Re: xid wrap / optimize frozen tables?

From: Nils Goroll <slink(at)schokola(dot)de>
To: Jeff Janes <jeff(dot)janes(at)gmail(dot)com>
Cc: pgsql-hackers <pgsql-hackers(at)postgresql(dot)org>
Subject: Re: xid wrap / optimize frozen tables?
Date: 2015-05-24 11:42:57
Message-ID: 5561B941.3080102@schokola.de
Views: Raw Message | Whole Thread | Download mbox | Resend email
Thread:
Lists: pgsql-hackers

Hi Jeff and all,

On 23/05/15 22:13, Jeff Janes wrote:
> Are you sure it is the read IO that causes the problem?
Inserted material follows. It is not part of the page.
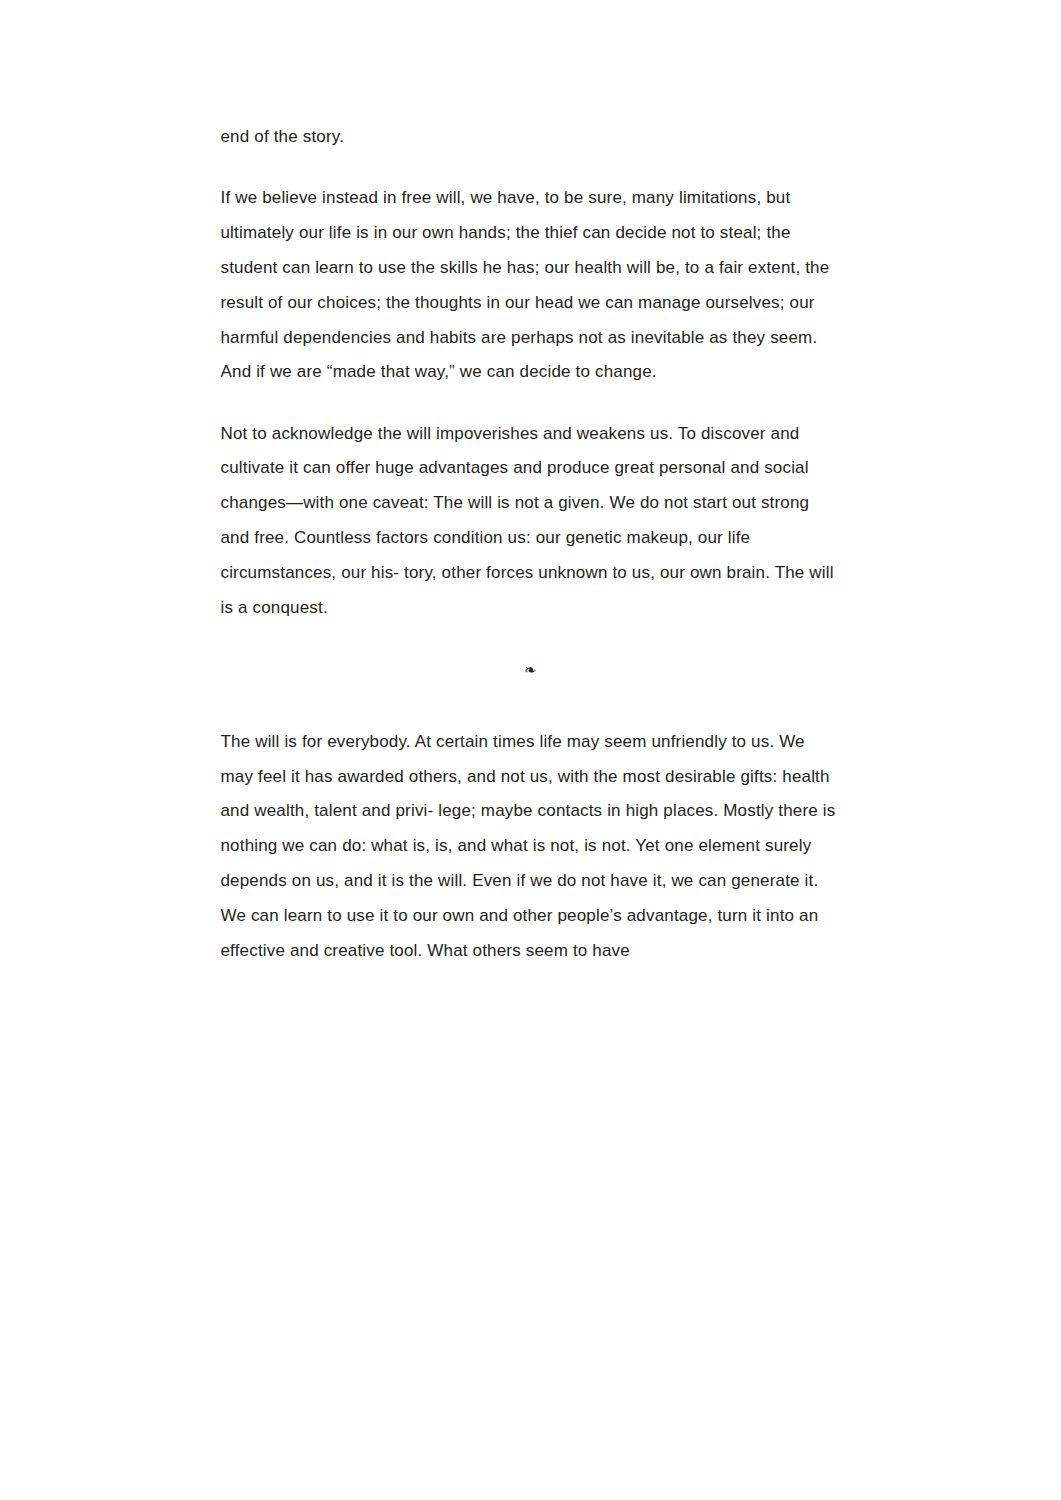end of the story.
If we believe instead in free will, we have, to be sure, many limitations, but ultimately our life is in our own hands; the thief can decide not to steal; the student can learn to use the skills he has; our health will be, to a fair extent, the result of our choices; the thoughts in our head we can manage ourselves; our harmful dependencies and habits are perhaps not as inevitable as they seem. And if we are “made that way,” we can decide to change.
Not to acknowledge the will impoverishes and weakens us. To discover and cultivate it can offer huge advantages and produce great personal and social changes—with one caveat: The will is not a given. We do not start out strong and free. Countless factors condition us: our genetic makeup, our life circumstances, our his- tory, other forces unknown to us, our own brain. The will is a conquest.
❧
The will is for everybody. At certain times life may seem unfriendly to us. We may feel it has awarded others, and not us, with the most desirable gifts: health and wealth, talent and privi- lege; maybe contacts in high places. Mostly there is nothing we can do: what is, is, and what is not, is not. Yet one element surely depends on us, and it is the will. Even if we do not have it, we can generate it. We can learn to use it to our own and other people’s advantage, turn it into an effective and creative tool. What others seem to have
Yes. Trouble is here that we are talking about a 361 GB table

List of relations
Schema | Name | Type | Owner | Size |
Description
--------+-----------------------------+----------+----------+------------+-------------
public | *redacted*_y2015m04 | table | postgres | 361 GB |

and while we have

shared_buffers = 325GB
huge_pages = on

this is not the only table of this size (total db size ist 1.8tb) and more
current data got written to *redacted*_y2015m05 (the manually-partitioned table
for may), so most of the m04 data would have got evicted from the cache when
this issue surfaced initially.

There is one application pushing data (bulk inserts) and we have transaction
rates for this app in a log. The moment the vacuum started, these rates dropped.
Unfortunately I cannot present helpful log excerpts here as the autovacuum never
finished so far (because the admin killed the db), so we have zero logging about
past autovac events.

At the moment, the application is shut down and the machine is only running the
vacs:

query_start | 2015-05-22 19:33:52.44334+02
waiting | f
query | autovacuum: VACUUM public.*redacted*_y2015m04 (to prevent
wraparound)
query_start | 2015-05-22 19:34:02.46004+02
waiting | f
query | autovacuum: VACUUM ANALYZE public.*redacted*_y2015m05 (to
prevent wraparound)

so we know that any io must be caused by the vacs:

shell# uptime
13:33:33 up 1 day, 18:01, 2 users, load average: 5.75, 12.71, 8.43
shell# zpool iostat
capacity operations bandwidth
pool alloc free read write read write
--------------- ----- ----- ----- ----- ----- -----
tank1 358G 6.90T 872 55 15.1M 3.08M

Again, we know IO capacity is insufficient, the pool is on 2 magnetic disks only
atm, so an avg read rate of 872 IOPS averaged over 42 hours is not even bad.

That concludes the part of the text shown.